Agenteous·
Ops Agents

Examples

Example 1: Preparing for a Client Discovery Call

Your team has a discovery call scheduled with a prospective SaaS client at 2 PM. Two hours before it starts, Meeting Assistant posts a briefing card in your meeting channel.

Step 1: Brief arrives automatically.

The card opens with a one-line summary: "Intro call to assess content marketing needs and evaluate fit." Below it, five sections appear:

  • Objectives: Establish the client's current content volume, identify the gap driving this conversation, and get a clear read on timeline and budget authority.
  • Key questions: Who owns the final sign-off on vendor selection? What does success look like after six months? Have they worked with a content agency before, and what caused that relationship to end?
  • Talking points: Your agency's track record with SaaS clients at a similar growth stage; how you handle brand voice consistency across writers; your onboarding timeline.
  • Items to confirm: The name of the internal champion who will champion the engagement; whether content strategy is in scope or just production; the Q3 start date mentioned in the intro email.
  • Context: The CRM record shows this contact came in through an inbound form three weeks ago. No prior deal history. Two prior email exchanges, no proposal sent yet.

Step 2: The call happens. Your team uses the brief during the meeting.

Step 3: You check in after. The transcript arrives from the transcription source about 20 minutes after the call ends. Meeting Assistant processes it and posts the post-meeting report automatically.


Example 2: Post-Call Report and Action Items

The discovery call from Example 1 has ended and the report has posted. You open the card.

Step 1: Report arrives.

The card shows:

  • Summary: "Discovery call confirmed strong fit. Client has a Q3 start budget and wants a proposal by end of week."
  • Key decisions: Client confirmed they want content strategy plus production. Proposal to cover three tiers.
  • Action items (proposed checkboxes):
    • You: Send proposal draft to client by Friday [this week]
    • You: Share two SaaS client case studies [today]
    • Client contact: Get legal to review standard MSA [next 2 weeks]
  • Items to confirm: Whether the client's marketing director needs to be on the proposal review.
  • Next steps: Schedule proposal walkthrough call for next week.

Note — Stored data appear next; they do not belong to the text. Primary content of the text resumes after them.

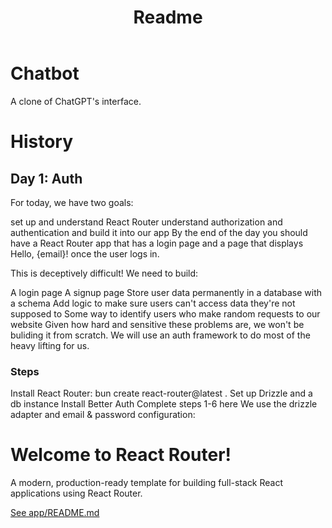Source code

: #+title: Readme

* Chatbot
A clone of ChatGPT's interface.

* History
** Day 1: Auth
For today, we have two goals:

set up and understand React Router
understand authorization and authentication and build it into our app
By the end of the day you should have a React Router app that has a login page and a page that displays Hello, {email}! once the user logs in.

This is deceptively difficult! We need to build:

A login page
A signup page
Store user data permanently in a database with a schema
Add logic to make sure users can't access data they're not supposed to
Some way to identify users who make random requests to our website
Given how hard and sensitive these problems are, we won't be buliding it from scratch. We will use an auth framework to do most of the heavy lifting for us.

*** Steps
Install React Router: bun create react-router@latest .
Set up Drizzle and a db instance
Install Better Auth
Complete steps 1-6 here
We use the drizzle adapter and email & password configuration:


* Welcome to React Router!
A modern, production-ready template for building full-stack React applications using React Router.

[[file:app/README.md][See app/README.md]]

Step 2: You check the boxes. You check "Send proposal draft" and "Share two SaaS client case studies." Both tasks are created immediately in your project tool. You leave the client's action item unchecked since it is on their side.

Step 3: CRM is updated. The report is written back to the contact's CRM record as a note, so anyone on your team can see what happened without reading through Slack.


Example 3: Follow-Up Email Drafts

After reviewing the report from Example 2, you ask Meeting Assistant to draft the follow-up.

Step 1: Request.

@Agenteous draft the follow-up emails for today's 2pm discovery call

Step 2: Drafts are generated and reviewed.

Meeting Assistant writes one draft for the external attendee. Marketing Brand Guard reviews it before the approval card posts.

Step 3: Approval card appears.

Follow-up drafts ready (1)

To: Alex Rivera, SaaS client Subject: Next steps from our intro call

Following up on what we discussed: you mentioned that your current content output is about four posts a month and the goal is to get to twelve by Q3. That gap is exactly where we spend most of our time.

I will send over a proposal covering three tiers by Friday, along with two case studies from SaaS clients at a similar growth stage. On your end, it would help to loop in your marketing director before the proposal walkthrough so we can tailor the scope.

Looking forward to the next step.

[Jordan]

[Approve] [Redraft] [Skip]

Step 4: You click Approve. The draft is confirmed as ready. You open your email client, find the draft waiting, and click Send when you are ready.


Example 4: Ambiguous Attendee

A transcript arrives for an internal planning meeting. One attendee joined from an email address that is not in the CRM.

Step 1: Report posts with a flag.

The report card appears with a notice at the top: "One attendee could not be matched: alex.r@clientdomain.com. Possible CRM matches: Alex Rivera (SaaS client, contact ID 4821) or Alex Rennick (agency partner, contact ID 6104). Please reply with the correct match or confirm this person is not in the CRM."

Step 2: The report content is still there. All sections the transcript supports are populated. The unmatched attendee is listed as "(?) alex.r@clientdomain.com" in the attendee list and action item owners. Nothing is guessed.

Step 3: You reply. You type the correct name in a thread reply. Meeting Assistant updates the report and retries the CRM note with the confirmed identity.

If you see a question mark next to an attendee name, it means Meeting Assistant found a partial match or no match at all. Reply in thread to confirm the right person, and the agent will update the record.